■ **WORK TO BE COMPLETED**
Exactly the lines from the one containing "network management reasons." to the last line of the records, inclusive, are to be transcribed; include no others.

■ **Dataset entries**
-------
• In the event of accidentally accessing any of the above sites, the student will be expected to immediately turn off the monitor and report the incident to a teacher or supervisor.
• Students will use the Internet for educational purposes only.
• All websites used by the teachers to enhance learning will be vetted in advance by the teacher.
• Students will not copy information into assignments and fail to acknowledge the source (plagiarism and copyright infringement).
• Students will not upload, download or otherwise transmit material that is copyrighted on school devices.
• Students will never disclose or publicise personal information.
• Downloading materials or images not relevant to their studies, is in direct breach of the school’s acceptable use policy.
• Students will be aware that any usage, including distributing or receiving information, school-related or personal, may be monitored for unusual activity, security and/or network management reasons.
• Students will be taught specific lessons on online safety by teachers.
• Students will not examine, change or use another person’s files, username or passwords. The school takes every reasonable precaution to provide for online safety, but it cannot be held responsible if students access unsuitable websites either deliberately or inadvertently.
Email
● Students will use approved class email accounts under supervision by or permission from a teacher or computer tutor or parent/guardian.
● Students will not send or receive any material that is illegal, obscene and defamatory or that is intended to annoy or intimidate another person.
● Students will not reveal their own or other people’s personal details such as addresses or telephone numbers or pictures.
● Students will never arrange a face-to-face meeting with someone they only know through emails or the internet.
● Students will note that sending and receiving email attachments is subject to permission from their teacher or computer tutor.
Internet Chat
-------
■ **WRITTEN REPLY**
• Students will be aware that any usage, including distributing or receiving information, school-related or personal, may be monitored for unusual activity, security and/or network management reasons.
• Students will be taught specific lessons on online safety by teachers.
• Students will not examine, change or use another person’s files, username or passwords. The school takes every reasonable precaution to provide for online safety, but it cannot be held responsible if students access unsuitable websites either deliberately or inadvertently.
Email
● Students will use approved class email accounts under supervision by or permission from a teacher or computer tutor or parent/guardian.
● Students will not send or receive any material that is illegal, obscene and defamatory or that is intended to annoy or intimidate another person.
● Students will not reveal their own or other people’s personal details such as addresses or telephone numbers or pictures.
● Students will never arrange a face-to-face meeting with someone they only know through emails or the internet.
● Students will note that sending and receiving email attachments is subject to permission from their teacher or computer tutor.
Internet Chat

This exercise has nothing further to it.